1. Partnership for Children’s Oral Health (PCOH)
PCOH is a network of organizations and individuals in Maine united by a common vision: “ensuring that all Maine children can grow up free from preventable dental disease.” PCOH focuses on systems changes to meet the oral health needs for all children and families, prioritize prevention, and address oral health as an essential element of overall health and well-being. PCOH partners will be collaborating to replicate the Virtual Dental Home model alongside their coach, Paul Glassman (Pacific Center for Special Care). The Virtual Dental Home model is a community-based oral health delivery system that provides people with dental diagnostic, preventive, early intervention services in nonclinical community settings such as schools; Women, Infants, and Children (WIC); Head Start sites; low-income community centers; and nursing homes.
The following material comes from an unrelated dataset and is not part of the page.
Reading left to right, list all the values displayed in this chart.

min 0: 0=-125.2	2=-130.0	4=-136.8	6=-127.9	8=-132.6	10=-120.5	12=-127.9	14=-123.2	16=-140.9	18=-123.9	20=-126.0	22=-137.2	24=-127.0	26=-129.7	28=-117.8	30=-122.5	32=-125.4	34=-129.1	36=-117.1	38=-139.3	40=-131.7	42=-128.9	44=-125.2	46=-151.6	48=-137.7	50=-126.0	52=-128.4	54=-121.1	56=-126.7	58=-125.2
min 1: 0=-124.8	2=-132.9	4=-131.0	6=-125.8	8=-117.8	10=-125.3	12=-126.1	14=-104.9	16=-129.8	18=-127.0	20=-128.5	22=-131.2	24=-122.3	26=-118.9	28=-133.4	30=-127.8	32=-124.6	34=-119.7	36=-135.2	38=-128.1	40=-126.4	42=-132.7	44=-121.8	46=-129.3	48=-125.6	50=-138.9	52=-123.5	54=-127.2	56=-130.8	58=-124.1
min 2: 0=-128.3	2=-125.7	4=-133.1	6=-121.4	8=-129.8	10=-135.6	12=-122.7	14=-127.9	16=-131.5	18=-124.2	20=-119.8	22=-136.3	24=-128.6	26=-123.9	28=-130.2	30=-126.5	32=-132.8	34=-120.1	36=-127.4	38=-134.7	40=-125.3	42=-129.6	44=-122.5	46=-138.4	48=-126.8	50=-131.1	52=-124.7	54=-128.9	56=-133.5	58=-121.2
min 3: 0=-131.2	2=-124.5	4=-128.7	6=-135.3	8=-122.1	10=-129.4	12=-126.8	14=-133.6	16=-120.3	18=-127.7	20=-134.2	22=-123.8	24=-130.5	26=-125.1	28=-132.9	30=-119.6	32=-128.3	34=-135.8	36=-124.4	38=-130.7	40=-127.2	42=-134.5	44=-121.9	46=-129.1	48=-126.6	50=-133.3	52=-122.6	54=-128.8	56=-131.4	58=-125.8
PCOH hopes to lay a strong foundation with this replication project involving dental providers and local Head Start agencies in order to support future expansion of the VDH model in other settings as well.

2. Small World Yoga
In 2014, Executive Director Liz Veyhl founded Small World Yoga to connect people and create community by increasing access to yoga and its healing and transformative benefits. Small World Yoga provides free or deeply discounted trauma-informed yoga and meditation to individuals living in Middle Tennessee, with recent community partner locations added in Oxford, Mississippi. Keenan Hartman and Leah Friend of Small World Yoga will be replicating Urban Lotus Project: Trauma-Informed Yoga for Youth with coaching support from Nick Stanton (Urban Lotus Project) and Eileen Hough (Nevada Department of Health and Human Services). The Urban Lotus Project promotes physical activity and provides stress reduction tools for youth who are disproportionately affected and those with special health care needs who are often exposed to adverse childhood experiences. Through this replication, Small World Yoga plans to expand its trauma-informed yoga for youth programming to continue to improve health outcomes and lifestyle factors for adolescents.